Released on 4AD, 10/7/08

Rating: 4 out of 5 stars

A lot of things can happen in an NYU dorm room. Grab yourself a couple of fresh-faced teenagers, a vast and ever-expanding metropolis, and a lack of overall guidance coupled with the egotistical invincibility of a young, eager mind. Though, if you happen to be Fred Nicolaus and Daniel Rossen, in lieu of the typical academic and social roommate rivalry and middle of the night oh so alone panic attacks, you begin a musical romance that not only outlasts your college days but also, for your second performance, lands you on Late Night with Conan O'Brien.

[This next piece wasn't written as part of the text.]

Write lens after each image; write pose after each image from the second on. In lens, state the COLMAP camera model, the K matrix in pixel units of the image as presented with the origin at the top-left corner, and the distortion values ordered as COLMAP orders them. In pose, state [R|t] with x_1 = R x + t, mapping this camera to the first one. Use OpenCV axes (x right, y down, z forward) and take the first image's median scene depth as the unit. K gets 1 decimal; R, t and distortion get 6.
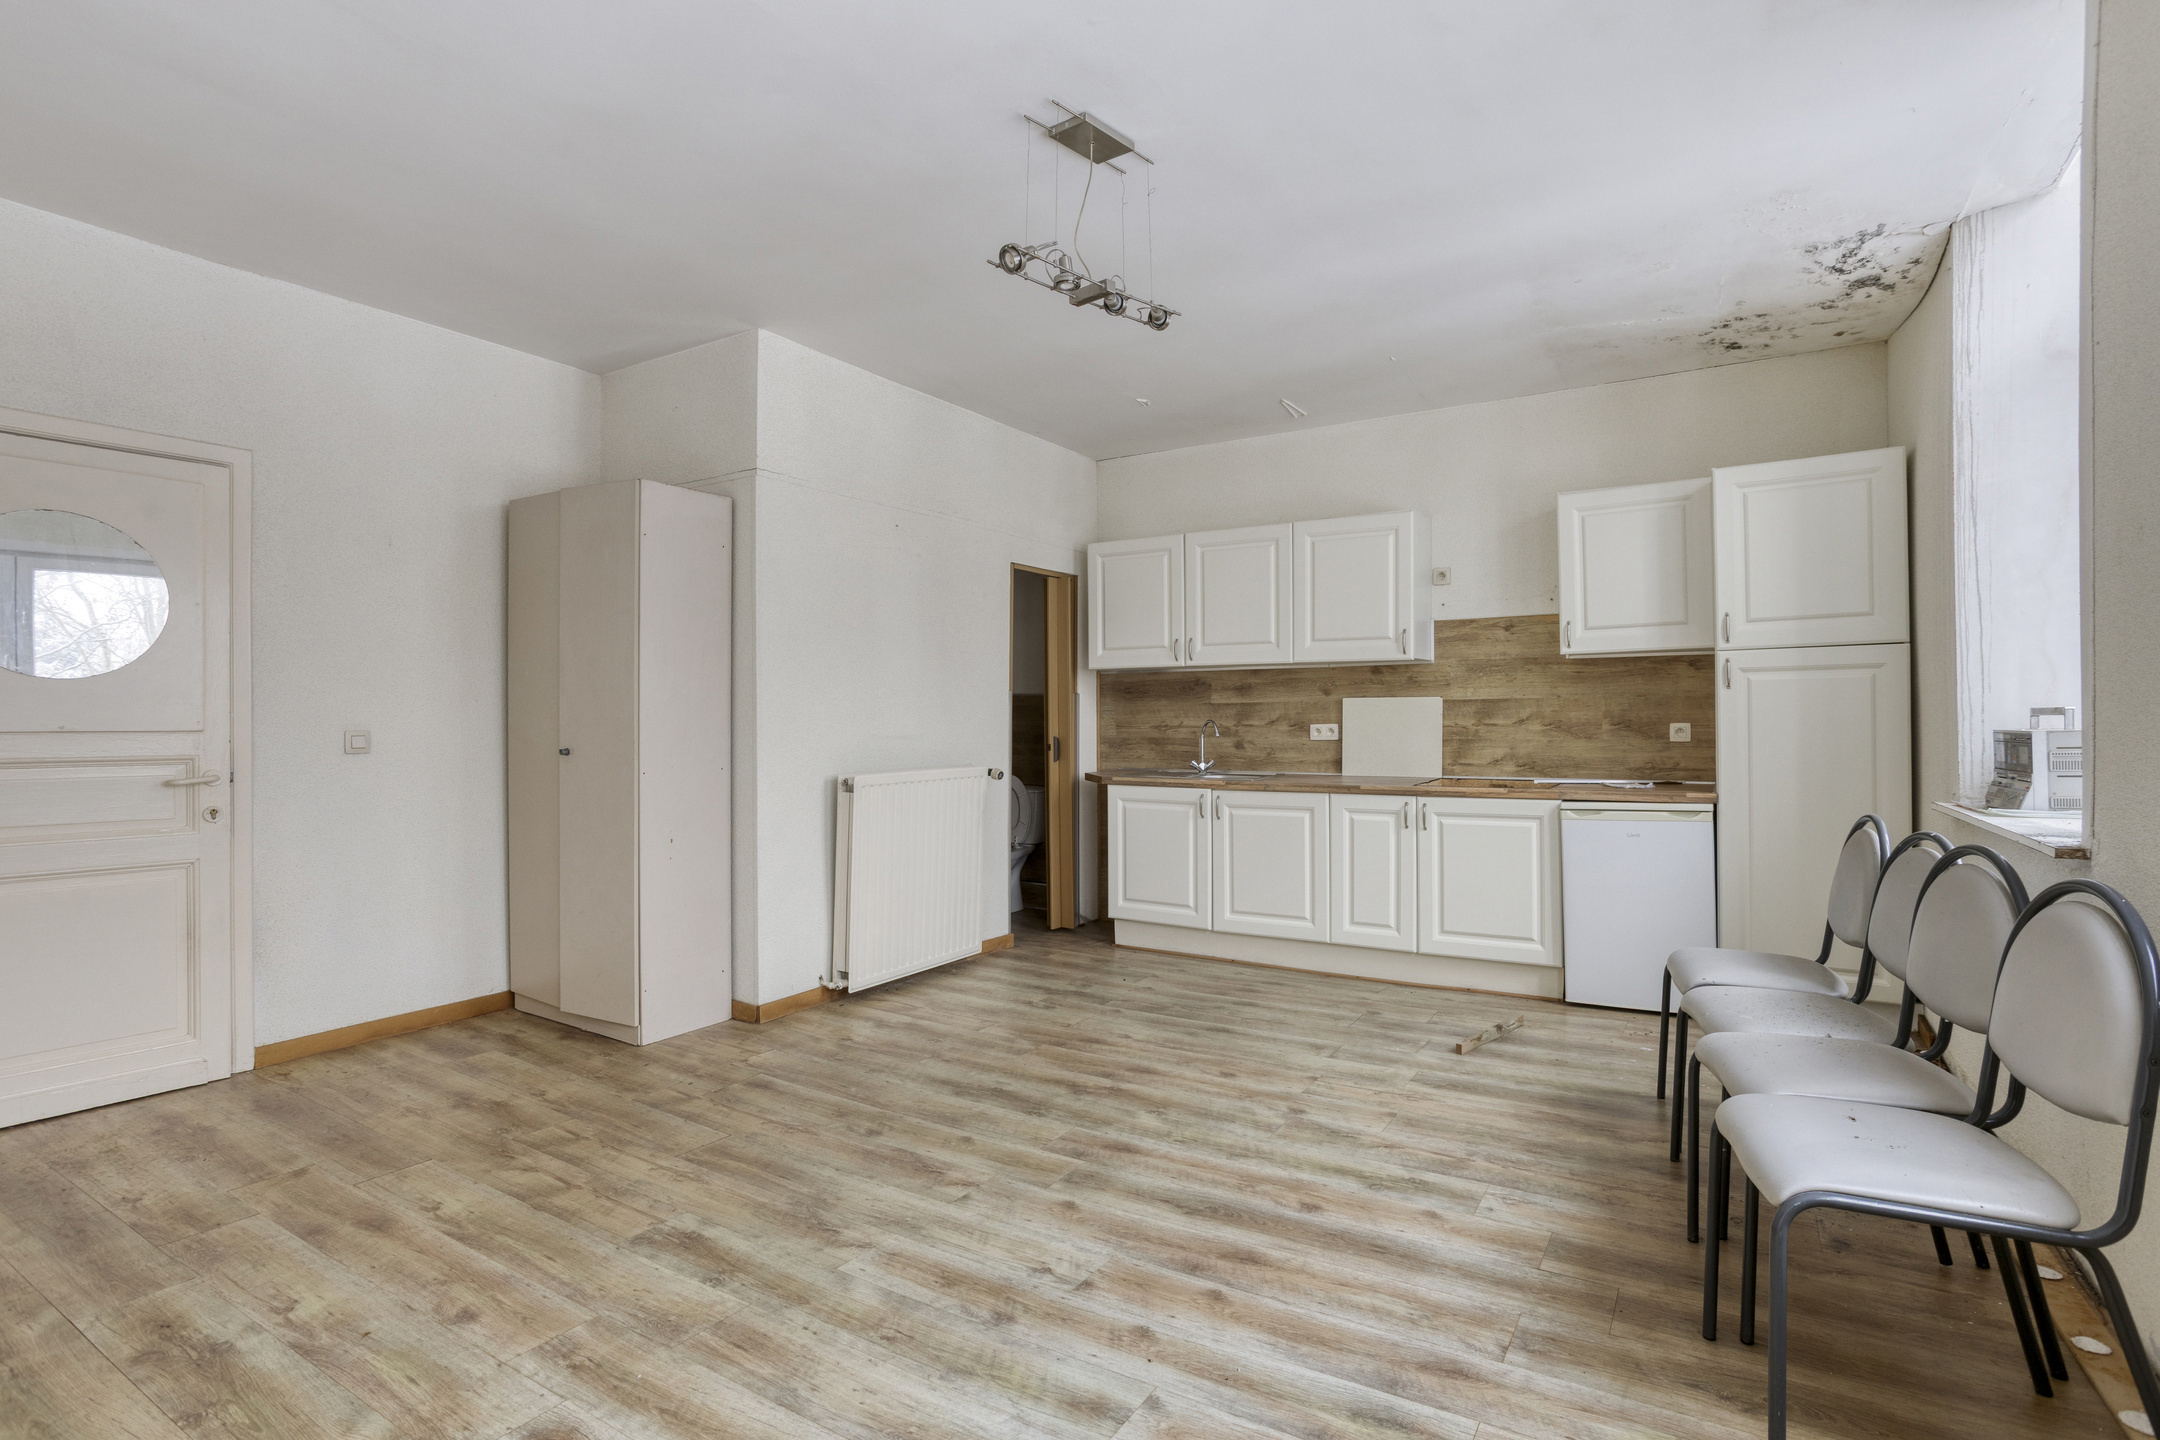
lens RADIAL K [[1040.8, 0, 1074.8], [0, 1040.8, 728.9], [0, 0, 1]] dist [-0.049745, 0.012163]
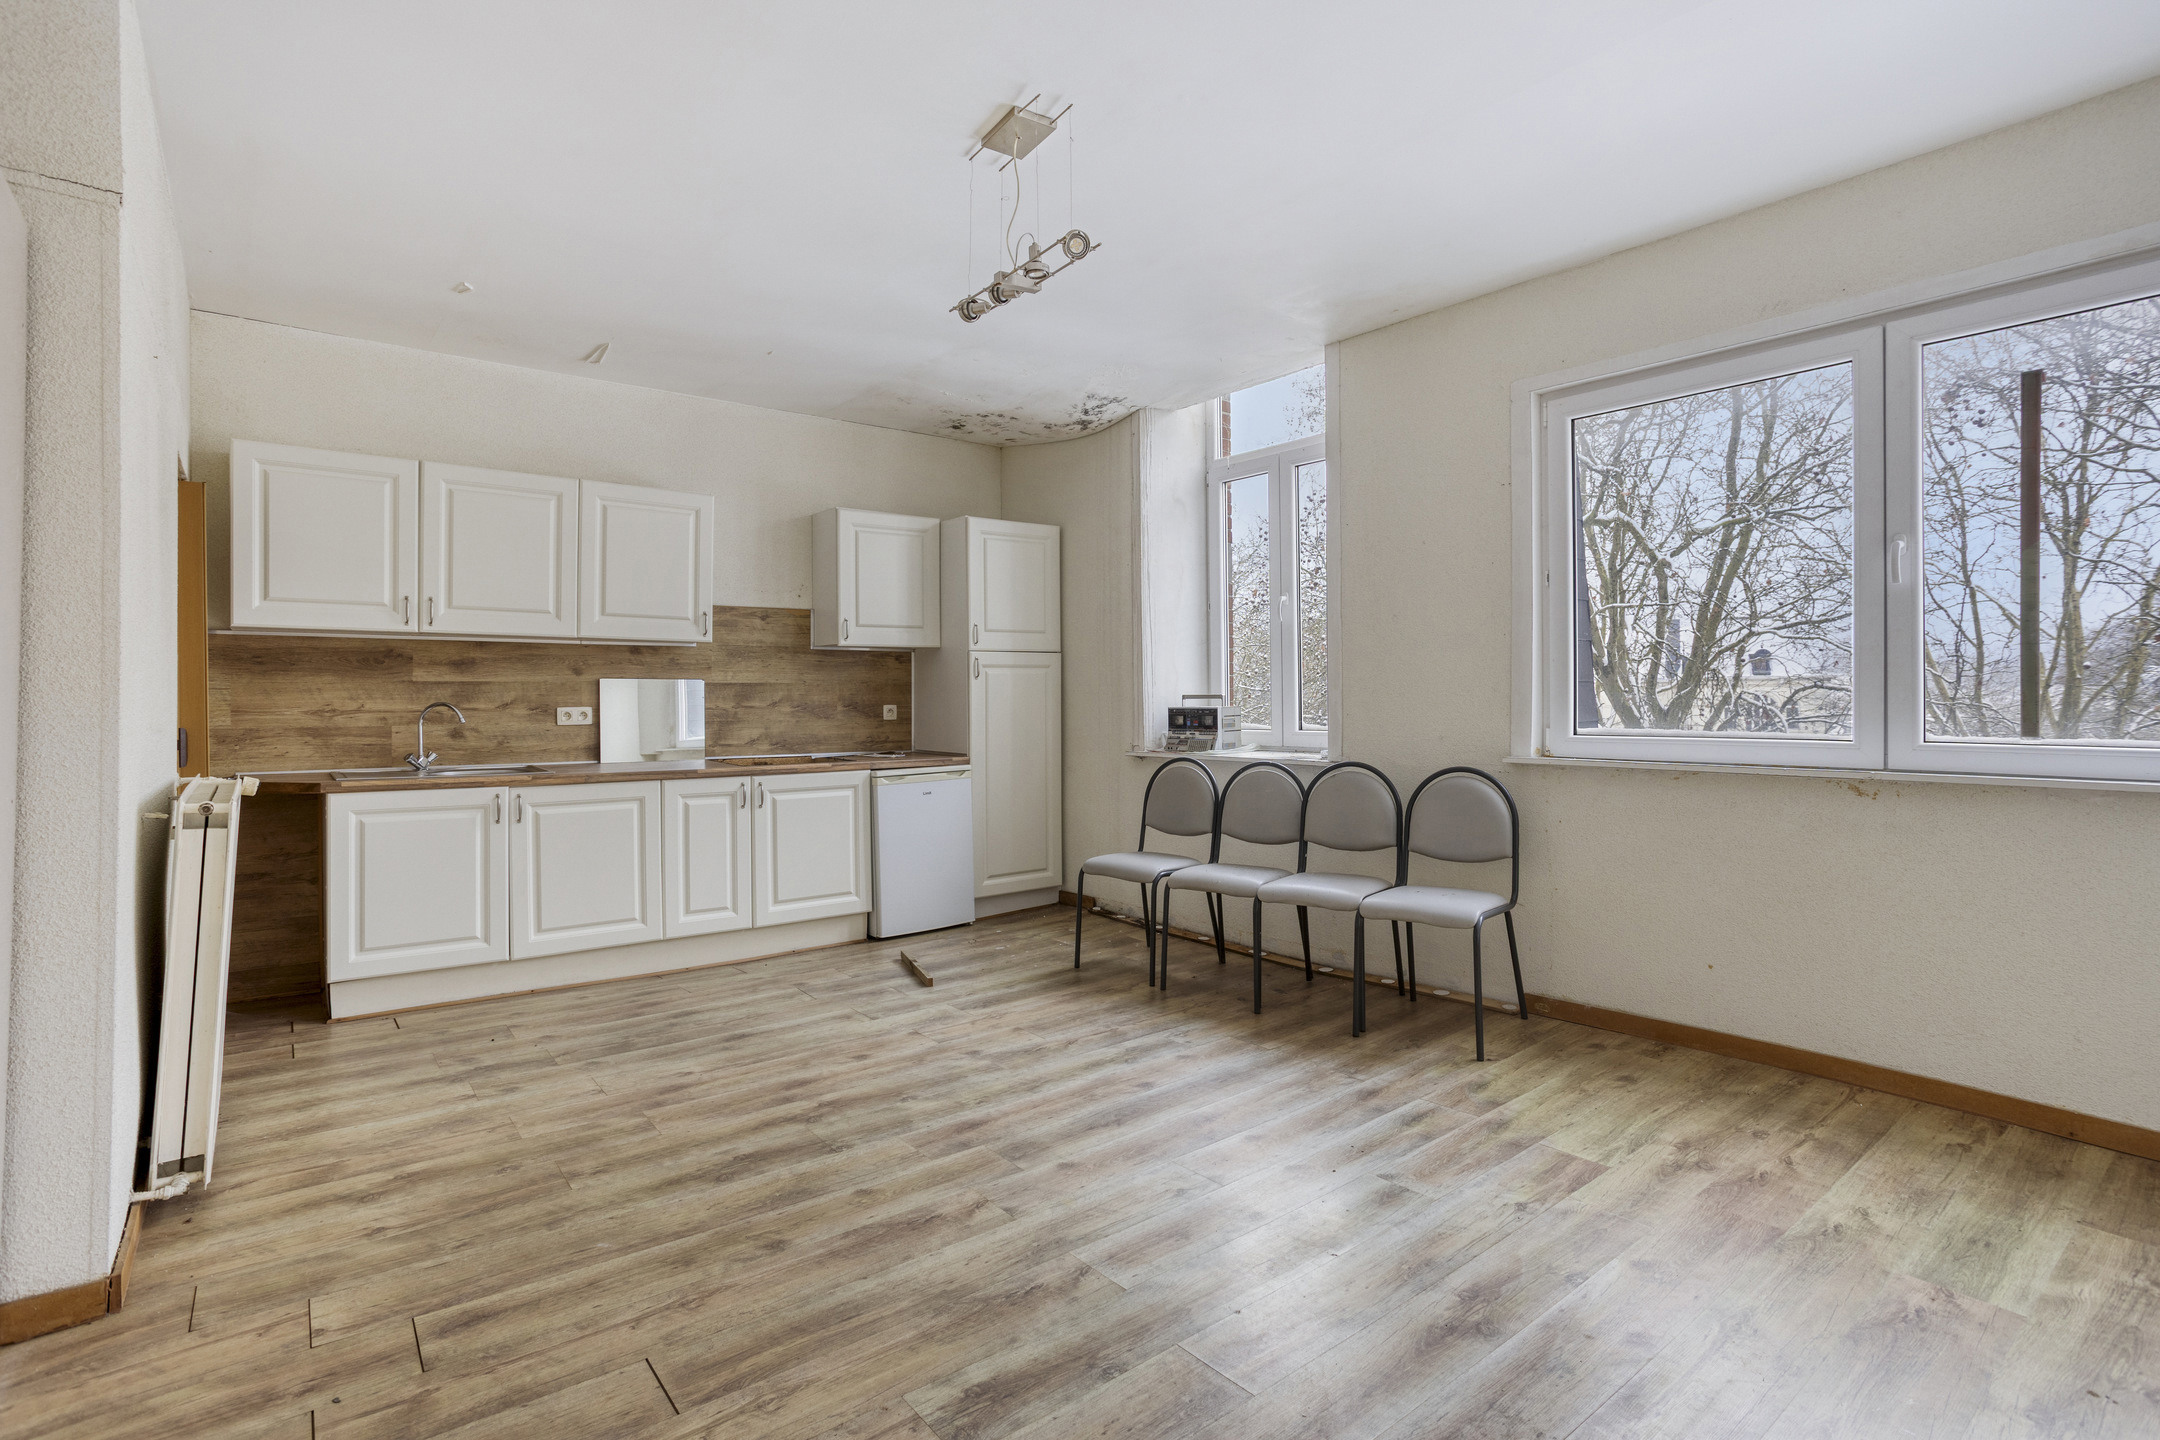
lens RADIAL K [[1040.8, 0, 1083.7], [0, 1040.8, 702.2], [0, 0, 1]] dist [-0.049745, 0.012163]
pose [[0.328584, 0.001874, 0.944473, -0.633041], [0.009073, 0.999946, -0.005140, -0.000511], [-0.944431, 0.010258, 0.328550, 0.409027]]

Not too shabby.

Daniel Rossen has spent the better part of the last four years touring and recording with neo psych-folk experimentalists Grizzly Bear and I will not say that this has not strongly influenced Department of Eagle’s latest release In Ear Park. The album is laden with signature Grizzly Bear production, instrumentation and vocal treatment. But this is to be expected considering Rossen asked Grizzly Bear band mates Chris Taylor to produce/engineer the record and drummer Chris Bear to contribute. As opposed to the “folktronic” torch Department of Eagles have carried on past recordings, this release is much more fluid, sincere and, dare I say, organic. It fully displays the musicianship and compositional vigor of a team that has been working together since 2001 without shoving those subtleties and strengths down the listener’s throat.

The album opens with the title track, “In Ear Park”, which features cascading guitar and a whimsical intro that ends up leading into a decently gratifying crescendo before it fades back out and into the first single “No One Does It Like You”. This is where we begin to hear the great divide. Department of Eagles have more of a roots rock foundation than any of their on-going projects. Where Grizzly Bear would dissolve into reverberated experimentation and potential collapse, Rossen and Nicolaus are able to rescue all discord at the very last moment and revert to Beatles-style standards that prove both eerie and catchy at the same time. Theirs is a style that surpasses pop but contains the same desire. The songs, such as “Herring Bone”, all hold a deep melancholy within them that echo with unresolved flats and booming counter-harmonies.

Though songs do tend to run into one another and stylistically it would have been nice to see a bit more of a departure from prior projects and passions, this album is still able to hold its own. In Ear Park is a mature and thoughtful album, at times gleefully dissonant, at times entirely vaudevillian, and wholly layered, lush and lovely.